突き放されても、離れていっても、触れさせてくれなくても、彼はやっぱりどこかでわたしに優しかったことを、理解していた。


恋になれなくても、それを願ってしまう。それでもいいって思ってしまう。

そんな未来でもよかったけど、その未来じゃないほうを選んだ。


「あえてそっちに行って伸ばそうかとも思ったんですけど、それなら得意な理数をやろうって思って、選びました」


将来、ピアノ教室をひらきたいなあとか。

将来、ピアノが鳴るカフェを経営してみたいなあとか。

だから、お金の仕組みも学びたくて、晴臣先輩がいない場所を選んだ。


「うん。それが槙野らしいよ」

「わたしは、晴臣先輩を追いかける自分のほうがずっと、自分らしいって思う…」


そして、あの頃の自分は少しだけうらやましい。
だけど、違うほうを選んだから今がある。


「自分に正直なところが槙野らしいってこと」


正直の中から、少しずつ、彼が消えていく感覚。

それを覚えている。淋しかった。かなしかった。
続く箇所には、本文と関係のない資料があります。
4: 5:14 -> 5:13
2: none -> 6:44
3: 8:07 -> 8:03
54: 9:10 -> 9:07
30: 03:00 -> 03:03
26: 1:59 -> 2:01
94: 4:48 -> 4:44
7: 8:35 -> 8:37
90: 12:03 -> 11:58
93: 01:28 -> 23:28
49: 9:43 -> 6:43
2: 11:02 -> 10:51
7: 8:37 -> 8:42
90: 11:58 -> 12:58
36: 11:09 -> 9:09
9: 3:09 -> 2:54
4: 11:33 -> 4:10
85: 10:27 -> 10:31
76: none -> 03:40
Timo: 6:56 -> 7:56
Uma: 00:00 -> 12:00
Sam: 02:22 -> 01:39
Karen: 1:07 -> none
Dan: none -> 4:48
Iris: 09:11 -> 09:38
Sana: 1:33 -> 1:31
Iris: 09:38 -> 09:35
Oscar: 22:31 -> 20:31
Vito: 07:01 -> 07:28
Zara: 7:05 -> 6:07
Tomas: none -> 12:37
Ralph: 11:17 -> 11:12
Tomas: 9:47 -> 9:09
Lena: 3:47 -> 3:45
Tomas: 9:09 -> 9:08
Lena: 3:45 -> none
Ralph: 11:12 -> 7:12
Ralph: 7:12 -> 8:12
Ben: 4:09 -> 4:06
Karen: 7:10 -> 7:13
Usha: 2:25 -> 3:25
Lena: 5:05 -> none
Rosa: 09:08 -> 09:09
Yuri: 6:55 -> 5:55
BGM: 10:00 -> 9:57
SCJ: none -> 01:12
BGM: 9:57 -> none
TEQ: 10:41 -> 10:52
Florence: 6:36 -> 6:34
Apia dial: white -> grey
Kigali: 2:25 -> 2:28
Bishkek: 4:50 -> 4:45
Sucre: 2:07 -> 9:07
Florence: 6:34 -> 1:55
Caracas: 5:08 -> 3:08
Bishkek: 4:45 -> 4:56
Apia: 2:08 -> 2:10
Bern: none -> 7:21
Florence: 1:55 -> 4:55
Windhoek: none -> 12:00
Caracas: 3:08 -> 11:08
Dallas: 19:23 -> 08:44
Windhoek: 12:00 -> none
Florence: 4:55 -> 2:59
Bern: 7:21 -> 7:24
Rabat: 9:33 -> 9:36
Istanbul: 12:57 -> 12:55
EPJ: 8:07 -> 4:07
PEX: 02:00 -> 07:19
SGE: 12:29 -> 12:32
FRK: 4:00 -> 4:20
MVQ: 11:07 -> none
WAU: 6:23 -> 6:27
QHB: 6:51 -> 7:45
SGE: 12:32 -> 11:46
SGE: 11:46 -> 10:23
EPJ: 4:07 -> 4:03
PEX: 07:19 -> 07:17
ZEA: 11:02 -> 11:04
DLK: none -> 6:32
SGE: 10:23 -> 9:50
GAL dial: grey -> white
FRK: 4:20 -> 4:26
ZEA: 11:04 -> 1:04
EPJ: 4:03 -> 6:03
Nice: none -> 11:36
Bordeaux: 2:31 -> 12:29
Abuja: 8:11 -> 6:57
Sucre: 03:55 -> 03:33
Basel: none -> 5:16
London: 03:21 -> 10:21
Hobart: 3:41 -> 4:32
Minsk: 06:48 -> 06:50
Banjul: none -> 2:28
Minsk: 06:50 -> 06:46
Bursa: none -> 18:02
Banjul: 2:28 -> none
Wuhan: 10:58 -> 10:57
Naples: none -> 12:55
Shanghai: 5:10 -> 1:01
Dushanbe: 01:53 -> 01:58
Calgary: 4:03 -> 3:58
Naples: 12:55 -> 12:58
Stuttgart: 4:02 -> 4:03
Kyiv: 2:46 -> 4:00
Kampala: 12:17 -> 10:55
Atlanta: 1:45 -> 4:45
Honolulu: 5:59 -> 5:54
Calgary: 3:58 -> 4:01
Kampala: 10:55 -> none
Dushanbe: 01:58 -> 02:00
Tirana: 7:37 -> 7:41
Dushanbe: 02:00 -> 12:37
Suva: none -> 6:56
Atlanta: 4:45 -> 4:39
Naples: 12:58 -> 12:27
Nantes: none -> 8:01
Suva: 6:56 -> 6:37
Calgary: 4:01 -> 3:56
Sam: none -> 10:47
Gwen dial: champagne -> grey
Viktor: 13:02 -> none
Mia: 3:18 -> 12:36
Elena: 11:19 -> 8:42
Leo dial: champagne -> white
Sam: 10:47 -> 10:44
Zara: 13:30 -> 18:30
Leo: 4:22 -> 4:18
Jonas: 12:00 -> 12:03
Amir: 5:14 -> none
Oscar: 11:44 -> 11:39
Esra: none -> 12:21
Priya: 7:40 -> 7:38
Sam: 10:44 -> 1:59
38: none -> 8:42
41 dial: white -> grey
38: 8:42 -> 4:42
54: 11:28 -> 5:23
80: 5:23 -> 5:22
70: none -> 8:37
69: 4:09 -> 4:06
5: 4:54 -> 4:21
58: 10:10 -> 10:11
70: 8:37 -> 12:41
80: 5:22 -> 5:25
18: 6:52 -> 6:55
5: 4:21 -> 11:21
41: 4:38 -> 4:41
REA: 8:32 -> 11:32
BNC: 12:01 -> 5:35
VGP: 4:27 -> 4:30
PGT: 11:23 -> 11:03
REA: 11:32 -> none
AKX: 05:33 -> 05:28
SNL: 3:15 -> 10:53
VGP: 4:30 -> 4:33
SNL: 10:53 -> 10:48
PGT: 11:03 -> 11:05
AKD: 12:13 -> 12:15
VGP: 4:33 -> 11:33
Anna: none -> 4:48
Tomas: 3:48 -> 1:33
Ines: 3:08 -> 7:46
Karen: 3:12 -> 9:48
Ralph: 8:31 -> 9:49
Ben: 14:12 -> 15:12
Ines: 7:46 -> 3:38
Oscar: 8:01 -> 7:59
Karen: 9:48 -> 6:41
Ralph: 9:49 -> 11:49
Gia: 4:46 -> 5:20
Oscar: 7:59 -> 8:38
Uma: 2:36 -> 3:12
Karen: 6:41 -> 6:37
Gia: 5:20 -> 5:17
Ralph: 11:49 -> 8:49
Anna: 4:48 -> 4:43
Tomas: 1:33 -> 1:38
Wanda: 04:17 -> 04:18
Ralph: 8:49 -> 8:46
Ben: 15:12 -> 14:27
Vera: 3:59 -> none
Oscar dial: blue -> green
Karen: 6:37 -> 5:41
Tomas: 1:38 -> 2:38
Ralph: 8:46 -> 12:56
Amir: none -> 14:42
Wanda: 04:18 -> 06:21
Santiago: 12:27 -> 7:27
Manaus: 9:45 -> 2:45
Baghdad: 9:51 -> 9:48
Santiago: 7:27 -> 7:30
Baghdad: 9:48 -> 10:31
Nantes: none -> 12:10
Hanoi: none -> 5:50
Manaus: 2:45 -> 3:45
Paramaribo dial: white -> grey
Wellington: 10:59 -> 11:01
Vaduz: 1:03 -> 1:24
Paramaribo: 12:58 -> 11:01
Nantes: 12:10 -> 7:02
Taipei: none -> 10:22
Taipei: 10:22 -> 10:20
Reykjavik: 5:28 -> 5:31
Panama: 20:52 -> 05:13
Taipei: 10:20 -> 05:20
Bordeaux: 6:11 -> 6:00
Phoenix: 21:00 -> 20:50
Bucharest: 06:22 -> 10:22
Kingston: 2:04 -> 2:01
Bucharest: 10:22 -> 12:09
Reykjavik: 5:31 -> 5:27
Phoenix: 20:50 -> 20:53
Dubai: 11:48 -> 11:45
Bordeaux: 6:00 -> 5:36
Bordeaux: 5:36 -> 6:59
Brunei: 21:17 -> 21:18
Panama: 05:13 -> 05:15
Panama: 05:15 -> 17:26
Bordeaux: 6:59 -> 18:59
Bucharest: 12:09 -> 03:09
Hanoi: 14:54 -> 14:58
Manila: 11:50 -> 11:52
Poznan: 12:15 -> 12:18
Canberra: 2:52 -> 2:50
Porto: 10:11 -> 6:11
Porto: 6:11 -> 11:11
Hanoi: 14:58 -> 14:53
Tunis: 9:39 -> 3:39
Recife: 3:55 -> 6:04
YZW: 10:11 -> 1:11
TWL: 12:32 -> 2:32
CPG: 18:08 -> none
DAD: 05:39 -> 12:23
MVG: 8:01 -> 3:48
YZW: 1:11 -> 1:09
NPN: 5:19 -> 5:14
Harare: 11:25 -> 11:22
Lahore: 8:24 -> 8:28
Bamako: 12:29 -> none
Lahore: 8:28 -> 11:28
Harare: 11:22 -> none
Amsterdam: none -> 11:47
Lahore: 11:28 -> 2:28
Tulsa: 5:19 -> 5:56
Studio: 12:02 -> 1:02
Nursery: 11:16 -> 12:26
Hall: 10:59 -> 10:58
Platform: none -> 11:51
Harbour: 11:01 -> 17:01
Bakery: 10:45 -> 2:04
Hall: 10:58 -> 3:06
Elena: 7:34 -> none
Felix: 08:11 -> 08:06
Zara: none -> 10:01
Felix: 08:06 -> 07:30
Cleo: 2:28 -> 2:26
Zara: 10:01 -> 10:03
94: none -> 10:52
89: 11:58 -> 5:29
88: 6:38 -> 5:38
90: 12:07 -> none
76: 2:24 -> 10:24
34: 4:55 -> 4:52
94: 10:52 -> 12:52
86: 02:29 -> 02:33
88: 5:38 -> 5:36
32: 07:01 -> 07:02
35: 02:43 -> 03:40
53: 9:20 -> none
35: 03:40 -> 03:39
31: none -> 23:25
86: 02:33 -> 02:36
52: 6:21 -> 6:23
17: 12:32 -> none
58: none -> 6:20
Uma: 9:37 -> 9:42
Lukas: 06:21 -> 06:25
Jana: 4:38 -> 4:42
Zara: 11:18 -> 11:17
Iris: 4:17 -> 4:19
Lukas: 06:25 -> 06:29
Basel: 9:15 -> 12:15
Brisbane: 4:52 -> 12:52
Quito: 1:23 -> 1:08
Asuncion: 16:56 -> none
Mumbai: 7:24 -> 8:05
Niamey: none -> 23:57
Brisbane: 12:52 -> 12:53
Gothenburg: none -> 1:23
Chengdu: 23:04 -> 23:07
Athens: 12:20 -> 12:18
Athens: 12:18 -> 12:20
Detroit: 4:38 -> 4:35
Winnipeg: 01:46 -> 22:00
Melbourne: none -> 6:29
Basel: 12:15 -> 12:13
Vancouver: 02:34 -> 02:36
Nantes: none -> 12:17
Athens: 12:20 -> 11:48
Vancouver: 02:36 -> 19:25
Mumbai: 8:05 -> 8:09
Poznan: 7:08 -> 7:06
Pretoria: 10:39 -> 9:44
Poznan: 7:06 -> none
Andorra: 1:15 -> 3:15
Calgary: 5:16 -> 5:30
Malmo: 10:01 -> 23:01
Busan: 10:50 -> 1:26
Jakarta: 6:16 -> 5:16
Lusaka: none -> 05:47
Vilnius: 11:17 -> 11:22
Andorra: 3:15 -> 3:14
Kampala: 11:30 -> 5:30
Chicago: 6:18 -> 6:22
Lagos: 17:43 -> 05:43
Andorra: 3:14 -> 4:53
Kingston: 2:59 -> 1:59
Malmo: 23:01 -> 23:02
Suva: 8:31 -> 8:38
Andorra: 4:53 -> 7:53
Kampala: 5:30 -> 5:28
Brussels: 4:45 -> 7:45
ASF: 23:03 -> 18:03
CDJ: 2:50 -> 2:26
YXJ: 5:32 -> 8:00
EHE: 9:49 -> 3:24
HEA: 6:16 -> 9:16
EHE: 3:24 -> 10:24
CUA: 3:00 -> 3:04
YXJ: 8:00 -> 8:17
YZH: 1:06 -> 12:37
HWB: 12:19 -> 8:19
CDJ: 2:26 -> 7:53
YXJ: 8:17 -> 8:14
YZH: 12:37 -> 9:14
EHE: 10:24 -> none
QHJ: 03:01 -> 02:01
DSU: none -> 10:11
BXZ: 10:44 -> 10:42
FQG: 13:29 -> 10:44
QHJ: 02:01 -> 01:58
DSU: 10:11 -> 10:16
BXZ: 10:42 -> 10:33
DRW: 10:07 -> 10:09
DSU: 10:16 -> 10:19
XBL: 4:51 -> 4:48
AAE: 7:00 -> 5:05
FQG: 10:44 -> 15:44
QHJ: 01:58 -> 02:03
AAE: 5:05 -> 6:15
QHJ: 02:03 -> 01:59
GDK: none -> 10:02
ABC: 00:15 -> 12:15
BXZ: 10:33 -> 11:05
できることならずっと想って、抱えて、絡めて、彼のことで悩んでいたかった。

でもそんな自分は嫌だった。

きっと晴臣先輩もそんなわたしは嫌じゃないかと思った。


「…ありがとうございます。待っててくれたなんて、うれしかったです」


あの、掴めないまますり抜けていくこの人が。


「こっちも、迷ってくれてありがとう」


卒業式の日に言われたその言葉の記憶が、どんどん重なっていく。切ない響きになっていく。